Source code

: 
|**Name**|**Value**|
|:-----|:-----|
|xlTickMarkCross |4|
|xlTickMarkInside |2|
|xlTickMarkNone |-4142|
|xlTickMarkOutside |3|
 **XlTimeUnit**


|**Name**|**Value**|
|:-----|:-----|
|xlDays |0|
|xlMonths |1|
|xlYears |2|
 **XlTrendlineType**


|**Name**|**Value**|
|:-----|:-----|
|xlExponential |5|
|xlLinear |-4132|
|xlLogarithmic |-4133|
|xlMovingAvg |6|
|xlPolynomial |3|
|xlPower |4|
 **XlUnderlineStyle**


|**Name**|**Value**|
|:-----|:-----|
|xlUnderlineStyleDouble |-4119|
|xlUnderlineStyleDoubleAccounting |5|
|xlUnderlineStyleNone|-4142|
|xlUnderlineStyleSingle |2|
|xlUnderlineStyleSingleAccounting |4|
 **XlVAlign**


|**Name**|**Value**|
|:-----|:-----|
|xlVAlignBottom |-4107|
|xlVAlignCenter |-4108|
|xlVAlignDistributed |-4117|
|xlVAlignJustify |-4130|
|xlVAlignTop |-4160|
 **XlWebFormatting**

———

Can you reproduce all of the data above line for line, without changing a single character?

**Solution below**
Source code

: 
|**Name**|**Value**|
|:-----|:-----|
|xlTickMarkCross |4|
|xlTickMarkInside |2|
|xlTickMarkNone |-4142|
|xlTickMarkOutside |3|
 **XlTimeUnit**


|**Name**|**Value**|
|:-----|:-----|
|xlDays |0|
|xlMonths |1|
|xlYears |2|
 **XlTrendlineType**


|**Name**|**Value**|
|:-----|:-----|
|xlExponential |5|
|xlLinear |-4132|
|xlLogarithmic |-4133|
|xlMovingAvg |6|
|xlPolynomial |3|
|xlPower |4|
 **XlUnderlineStyle**


|**Name**|**Value**|
|:-----|:-----|
|xlUnderlineStyleDouble |-4119|
|xlUnderlineStyleDoubleAccounting |5|
|xlUnderlineStyleNone|-4142|
|xlUnderlineStyleSingle |2|
|xlUnderlineStyleSingleAccounting |4|
 **XlVAlign**


|**Name**|**Value**|
|:-----|:-----|
|xlVAlignBottom |-4107|
|xlVAlignCenter |-4108|
|xlVAlignDistributed |-4117|
|xlVAlignJustify |-4130|
|xlVAlignTop |-4160|
 **XlWebFormatting**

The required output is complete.